What this exercise asks:
A - Decide whether each statement below agrees with the text on SlidePath and Genetix. Answer yes or no for each and quote the deciding words from that text: (i) SlidePath was founded in 2003 as a spin-out of Dublin City University. (ii) Genetix began as a proteomics company. (iii) Digital Slide Server can run only as a standalone server.
B - Carry the text on SlidePath and Genetix forward, starting after its last sentence.

Document section:
SlidePath is a Dublin City University spin-out, founded in 2003. The company’s products include Distiller, an online laboratory and clinical-data management platform; Digital Slidebox, designed as a complete online pathology resource for digital slide and multimedia management; and Digital Slide Server, for storing, managing, and integrating digital slides.


SlidePath claims Distiller is an ideal data management solution for clinical workflows, biobank information management systems, and the integration and management of omics data. The technology is designed to enable the maintenance of multiple databases of different structure in one system, combining flexible object-oriented datasets, and the ability to easily integrate multimedia files, digital slides and data, and manage large volumes of data generated by high throughput processes. Search functionalities include the ability to perform constrained searches across multiple data parameters, define parameters to output only relevant cohort data, export search results to external applications, and generate descriptive statistics on search results. 


Available as a standalone server, Digital Slide Server can also operate within a NAS or SAN storage architecture and simultaneously supporting Aperio Scanscope, Hamamatsu Nanozoomer, and Zeiss Mirax slides through a common high performance viewer interface. Digital Slide Server is provided with a complex URL/XML driven SDK to allow easy integration of digital slides of any format into third party information systems such as HIS (hospital information systems), LIMS (laboratory information systems), PACS, WEB-CT, and eRDA (remote data acquisition for clinical trial data collection and management software).


Genetix’ Background
Founded in 1991, Genetix was originally established as a genomics company but has evolved to meet the requirements of both research and industrial sectors, which are now probing the human proteome to discover new drug targets and develop protein-based therapeutics against them. “Genetix was one of the first companies to develop the bacterial colony picking instrumentation required to feed large-scale sequencing projects,” Dr. Burke explains. “On completion of the human and other genome sequencing projects in the early 2000s, research drifted away from genomic sequencing, towards discovering the function of these newly discovered proteins, and how they could be targeted to address disease. We consequently evolved and adapted our expertise to develop new instrumentation and reagents for these applications, spearheaded the ClonePixFL, our flagship product for screening and selecting mammalian cell lines.”

Records:
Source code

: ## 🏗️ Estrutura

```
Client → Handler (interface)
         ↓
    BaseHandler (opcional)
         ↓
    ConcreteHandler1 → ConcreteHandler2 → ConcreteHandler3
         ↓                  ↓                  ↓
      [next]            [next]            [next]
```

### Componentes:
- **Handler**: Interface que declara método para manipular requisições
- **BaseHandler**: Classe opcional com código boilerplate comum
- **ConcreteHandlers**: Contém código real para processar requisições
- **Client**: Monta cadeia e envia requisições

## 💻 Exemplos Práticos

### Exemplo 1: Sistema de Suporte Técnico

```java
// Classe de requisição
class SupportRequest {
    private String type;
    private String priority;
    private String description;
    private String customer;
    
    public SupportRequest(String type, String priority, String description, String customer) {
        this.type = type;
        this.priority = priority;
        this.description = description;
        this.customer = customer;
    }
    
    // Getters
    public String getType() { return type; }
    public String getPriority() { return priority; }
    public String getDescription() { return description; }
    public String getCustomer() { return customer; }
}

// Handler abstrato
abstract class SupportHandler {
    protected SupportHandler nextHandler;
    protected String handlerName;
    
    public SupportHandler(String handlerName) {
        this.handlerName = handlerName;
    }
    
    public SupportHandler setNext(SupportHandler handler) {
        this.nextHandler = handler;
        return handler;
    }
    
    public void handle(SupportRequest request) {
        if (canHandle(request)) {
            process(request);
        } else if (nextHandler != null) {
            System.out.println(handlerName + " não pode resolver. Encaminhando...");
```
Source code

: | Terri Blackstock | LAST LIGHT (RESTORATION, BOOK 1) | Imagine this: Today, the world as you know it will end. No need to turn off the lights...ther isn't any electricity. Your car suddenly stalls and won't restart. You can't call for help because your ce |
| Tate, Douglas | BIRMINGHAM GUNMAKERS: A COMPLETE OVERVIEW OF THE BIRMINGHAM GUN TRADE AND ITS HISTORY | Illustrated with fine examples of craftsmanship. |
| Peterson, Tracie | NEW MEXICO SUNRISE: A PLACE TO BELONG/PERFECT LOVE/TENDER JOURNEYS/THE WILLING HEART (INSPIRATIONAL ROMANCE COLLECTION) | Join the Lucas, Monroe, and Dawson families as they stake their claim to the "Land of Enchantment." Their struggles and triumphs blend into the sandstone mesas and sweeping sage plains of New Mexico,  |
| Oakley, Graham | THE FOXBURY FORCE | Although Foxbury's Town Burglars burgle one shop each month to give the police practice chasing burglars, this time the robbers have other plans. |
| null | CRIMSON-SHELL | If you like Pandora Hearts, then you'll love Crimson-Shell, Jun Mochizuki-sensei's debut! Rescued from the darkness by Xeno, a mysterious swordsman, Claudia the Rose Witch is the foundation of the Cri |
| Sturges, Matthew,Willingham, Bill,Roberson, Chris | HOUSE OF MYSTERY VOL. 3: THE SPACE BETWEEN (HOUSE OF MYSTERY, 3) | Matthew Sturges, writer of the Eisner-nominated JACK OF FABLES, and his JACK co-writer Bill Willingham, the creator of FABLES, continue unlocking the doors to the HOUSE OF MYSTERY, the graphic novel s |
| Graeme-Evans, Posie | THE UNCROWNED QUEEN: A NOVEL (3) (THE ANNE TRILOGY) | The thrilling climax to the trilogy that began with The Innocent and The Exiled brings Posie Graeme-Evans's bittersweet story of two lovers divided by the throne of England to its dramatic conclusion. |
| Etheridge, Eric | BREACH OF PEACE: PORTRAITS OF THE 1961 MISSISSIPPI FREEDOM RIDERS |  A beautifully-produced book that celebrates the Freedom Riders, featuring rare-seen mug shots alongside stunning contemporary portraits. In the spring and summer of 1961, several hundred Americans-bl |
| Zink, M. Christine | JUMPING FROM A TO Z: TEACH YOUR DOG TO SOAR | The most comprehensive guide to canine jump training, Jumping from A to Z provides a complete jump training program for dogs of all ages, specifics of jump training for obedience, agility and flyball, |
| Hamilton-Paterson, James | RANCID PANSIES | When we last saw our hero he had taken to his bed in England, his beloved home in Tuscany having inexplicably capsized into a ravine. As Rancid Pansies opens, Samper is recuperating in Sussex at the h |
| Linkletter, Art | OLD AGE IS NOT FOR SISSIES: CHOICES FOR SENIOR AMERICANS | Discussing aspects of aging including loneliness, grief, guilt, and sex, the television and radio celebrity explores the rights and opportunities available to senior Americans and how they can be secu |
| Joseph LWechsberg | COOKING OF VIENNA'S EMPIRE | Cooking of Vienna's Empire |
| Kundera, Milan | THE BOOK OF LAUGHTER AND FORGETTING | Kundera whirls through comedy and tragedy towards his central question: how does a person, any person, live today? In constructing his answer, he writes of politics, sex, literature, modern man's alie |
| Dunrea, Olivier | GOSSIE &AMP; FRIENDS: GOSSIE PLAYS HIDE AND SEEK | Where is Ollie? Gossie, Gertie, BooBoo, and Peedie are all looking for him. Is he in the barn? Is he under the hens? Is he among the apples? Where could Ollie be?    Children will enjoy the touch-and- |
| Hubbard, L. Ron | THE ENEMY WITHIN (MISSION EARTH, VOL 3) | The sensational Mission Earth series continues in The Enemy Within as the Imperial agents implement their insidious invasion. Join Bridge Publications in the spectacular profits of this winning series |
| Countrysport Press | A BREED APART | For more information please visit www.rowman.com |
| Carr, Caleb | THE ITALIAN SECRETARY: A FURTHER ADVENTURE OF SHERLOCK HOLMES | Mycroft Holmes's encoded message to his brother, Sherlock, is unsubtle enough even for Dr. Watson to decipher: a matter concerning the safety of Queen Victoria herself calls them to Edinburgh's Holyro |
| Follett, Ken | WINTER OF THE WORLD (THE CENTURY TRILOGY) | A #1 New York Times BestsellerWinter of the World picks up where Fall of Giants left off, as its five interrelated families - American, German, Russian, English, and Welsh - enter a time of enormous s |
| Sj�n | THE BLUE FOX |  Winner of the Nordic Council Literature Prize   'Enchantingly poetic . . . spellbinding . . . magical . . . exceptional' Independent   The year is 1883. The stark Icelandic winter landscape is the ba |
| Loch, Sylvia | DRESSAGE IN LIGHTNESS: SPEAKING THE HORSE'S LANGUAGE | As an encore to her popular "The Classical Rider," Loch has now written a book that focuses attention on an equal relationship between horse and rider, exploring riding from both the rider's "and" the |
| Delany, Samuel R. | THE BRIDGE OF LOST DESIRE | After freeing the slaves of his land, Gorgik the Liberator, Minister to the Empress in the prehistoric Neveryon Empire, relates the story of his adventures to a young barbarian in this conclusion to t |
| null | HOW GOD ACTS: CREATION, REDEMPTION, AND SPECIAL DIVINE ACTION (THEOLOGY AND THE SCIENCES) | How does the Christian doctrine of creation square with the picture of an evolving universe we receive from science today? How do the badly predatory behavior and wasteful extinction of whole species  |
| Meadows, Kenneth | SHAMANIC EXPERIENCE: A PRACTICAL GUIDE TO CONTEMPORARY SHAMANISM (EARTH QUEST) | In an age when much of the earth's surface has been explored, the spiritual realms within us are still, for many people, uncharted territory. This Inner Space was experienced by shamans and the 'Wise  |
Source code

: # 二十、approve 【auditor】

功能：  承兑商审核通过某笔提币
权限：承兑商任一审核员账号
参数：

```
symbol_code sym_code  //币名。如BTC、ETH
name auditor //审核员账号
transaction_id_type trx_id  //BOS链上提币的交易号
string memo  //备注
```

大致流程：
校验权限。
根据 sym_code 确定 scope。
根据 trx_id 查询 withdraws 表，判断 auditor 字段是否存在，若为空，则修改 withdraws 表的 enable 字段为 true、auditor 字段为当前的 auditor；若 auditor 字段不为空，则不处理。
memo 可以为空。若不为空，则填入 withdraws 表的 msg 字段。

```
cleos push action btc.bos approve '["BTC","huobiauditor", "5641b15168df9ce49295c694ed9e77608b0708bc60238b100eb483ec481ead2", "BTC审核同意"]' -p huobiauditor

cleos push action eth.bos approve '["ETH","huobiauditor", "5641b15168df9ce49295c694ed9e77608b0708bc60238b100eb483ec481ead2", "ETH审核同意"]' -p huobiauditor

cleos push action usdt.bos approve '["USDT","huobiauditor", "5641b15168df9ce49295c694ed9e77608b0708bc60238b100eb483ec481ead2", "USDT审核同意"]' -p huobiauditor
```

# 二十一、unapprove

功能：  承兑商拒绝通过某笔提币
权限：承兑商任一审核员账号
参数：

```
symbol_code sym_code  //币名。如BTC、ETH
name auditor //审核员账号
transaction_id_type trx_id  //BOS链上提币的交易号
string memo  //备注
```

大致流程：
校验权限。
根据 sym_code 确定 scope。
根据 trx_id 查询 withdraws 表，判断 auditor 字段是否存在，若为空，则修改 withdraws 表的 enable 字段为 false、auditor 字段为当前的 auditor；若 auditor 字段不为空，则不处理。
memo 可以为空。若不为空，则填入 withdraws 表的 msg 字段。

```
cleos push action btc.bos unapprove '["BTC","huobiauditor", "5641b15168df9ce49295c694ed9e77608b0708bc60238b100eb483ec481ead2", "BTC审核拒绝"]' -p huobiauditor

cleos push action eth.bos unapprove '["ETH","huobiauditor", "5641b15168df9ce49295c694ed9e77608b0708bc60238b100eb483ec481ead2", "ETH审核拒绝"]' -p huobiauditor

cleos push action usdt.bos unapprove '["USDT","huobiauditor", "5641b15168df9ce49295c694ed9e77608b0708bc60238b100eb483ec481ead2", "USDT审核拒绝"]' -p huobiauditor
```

Answers for the tasks:
A -
(i) Yes: "SlidePath is a Dublin City University spin-out, founded in 2003."
(ii) No: "Genetix was originally established as a genomics company"
(iii) No: "Available as a standalone server, Digital Slide Server can also operate within a NAS or SAN storage architecture"

B -
 
In 2006, Genetix paid $22.5 million for Applied Imaging, adding to its portfolio the CytoVision® platform for the on-screen analysis of cells by cytology laboratories and Ariol™, a digital imaging and analysis solution for the quantification of biomarkers in tissue sections and tissue microarrays. “These platforms provided new technologies for applications in biomarker discovery and R&D in the field of personalized medicines. Combined with the capabilities of the Clo nePixFL, we could now offer industry and academia a suite of complementary technologies for target discovery, raising antibodies against these targets, isolating production cell lines and potentially, using Ariol, to select patients for treatment.”
 
The acquisition of SlidePath’s technologies will provide the industry with capabilities enabling the next stage in the development personalized medicines, through the ability to image and analyze slides automatically and collate, store, and share results, Dr. Burke concludes.